The attribution of a prosocial disposition (such that an individual is expected to engage in prosocial actions) may also be formed without the direct observation of prosocial behavior by that individual. For example, by at least 4 years of age, children view lucky individuals as more likely to engage in prosocial behavior (Olson et al., 2008). It is thus possible that during the first 5 years of life, children’s selective helping and sharing toward certain individuals, even in the absence of direct observation of those individuals’ prosocial actions (e.g., selective prosociality directed toward in-group members), may also be based on the attribution of a prosocial disposition. Future experimental paradigms may consider examining whether children engage in selective prosocial behavior toward individuals who demonstrate other positive traits that are not directly related to prosociality (e.g., health, strength, prestige, or intelligence).

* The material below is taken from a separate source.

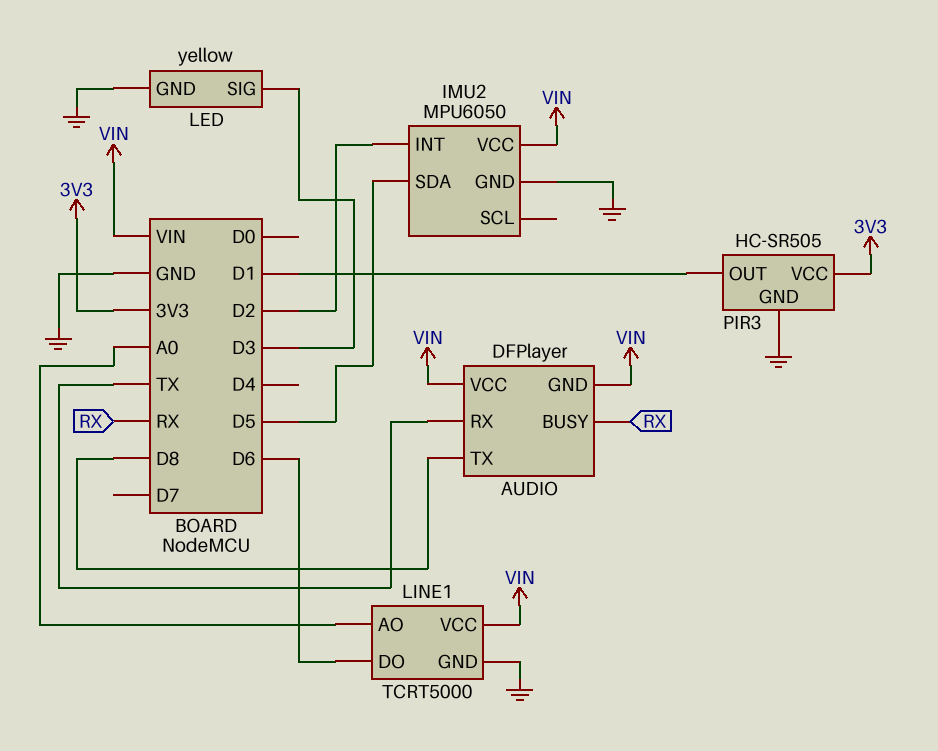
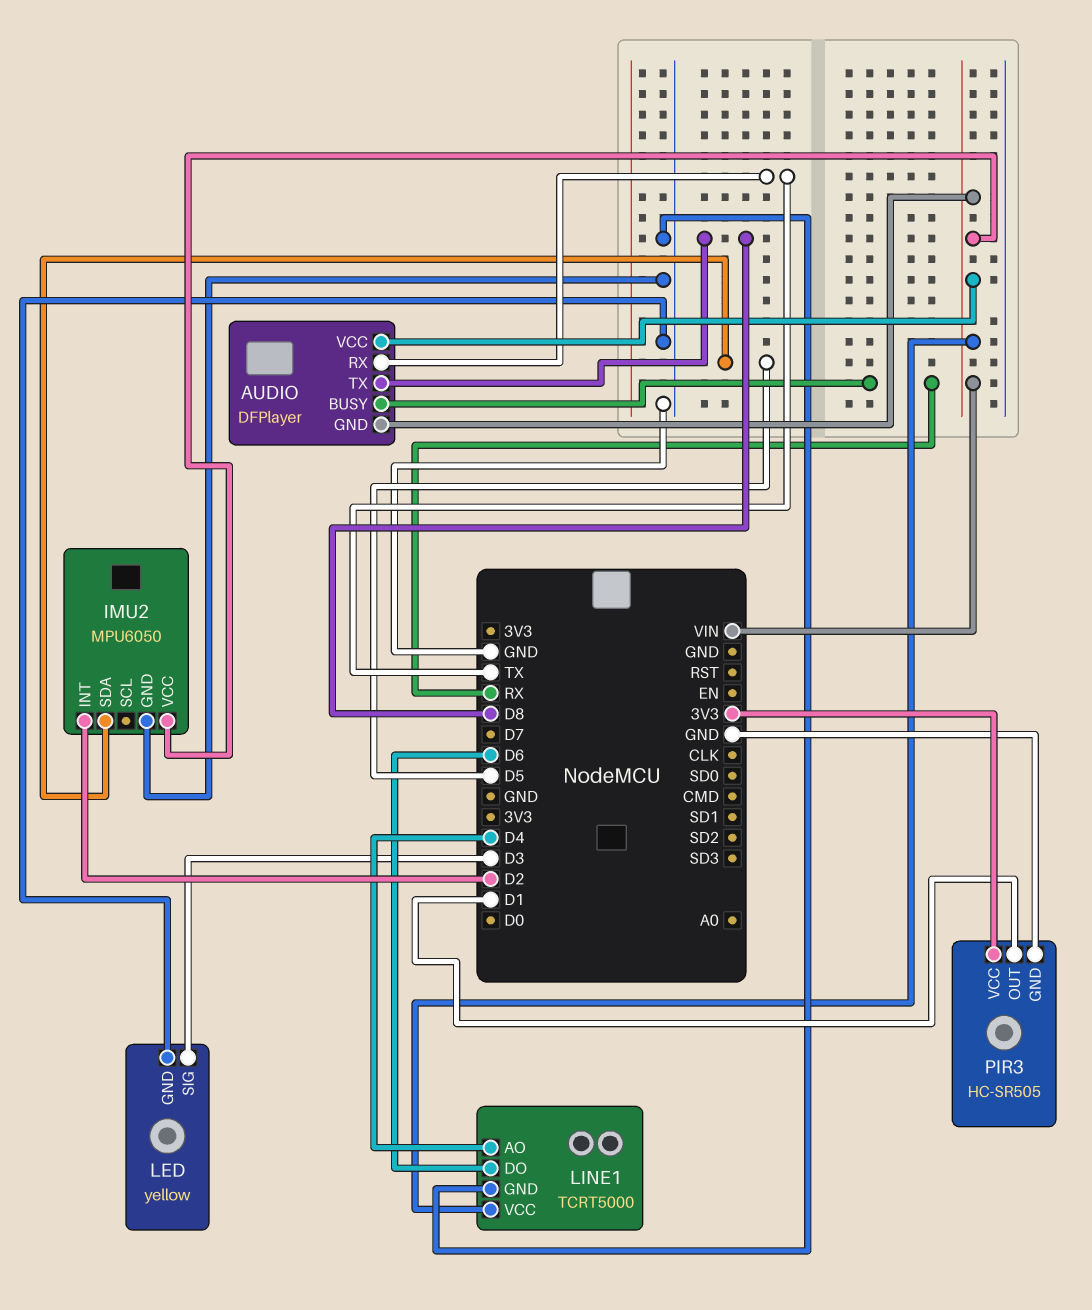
LINE1 pin AO: A0 -> D4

A viable, alternative proximate cause of selective prosocial behavior is that children may simply find some individuals more positive in a general sense and engage in selective partner choice based on this positivity. That is, at some ages and in some situations, a general sense of positivity may not be translated to a dispositional attribution, yet still may lead to selectivity. When a choice is available, children may, for example, direct their own positively valenced actions toward those who have engaged in positively valenced actions themselves or those who have a positively valenced trait (e.g., member of in-group) without an explicit expectation of reciprocity. Importantly, this is not a “kill joy” explanation. Indeed, similar proposals have been made for a possible mechanism guiding partner choice based reciprocity in non-human animals (e.g., Brosnan and de Waal, 2002; Schino and Aureli, 2010). Thus, consideration of the breadth of mechanisms that can lead to effective partner choice will provide a better understanding of both the ontogeny and phylogeny of prosocial behavior.
CONCLUSION
In sum, we suggest that many instances of early prosocial behavior produced by young children fit partner choice models of reciprocity. Recent findings suggest that early helping and sharing behaviors are often selective in terms of recipient, with selectivity based on the observation of previous actions and interactions, as well as featural characteristics of the potential recipients. The proximate causes of selective partner choice in early development require further study and may differ across age and situation, but likely candidate mechanisms range from expectations of reciprocity based on the attribution of prosocial dispositions to a more general motivation to direct positively valenced behaviors toward positively valenced individuals. The application of partner choice and partner control models to the study of childhood prosocial development—in sum, the study of reciprocity—in turn sheds light on the factors that encourage or discourage prosocial behavior in our early social interactions.
Conflict of Interest Statement
The authors declare that the research was conducted in the absence of any commercial or financial relationships that could be construed as a potential conflict of interest.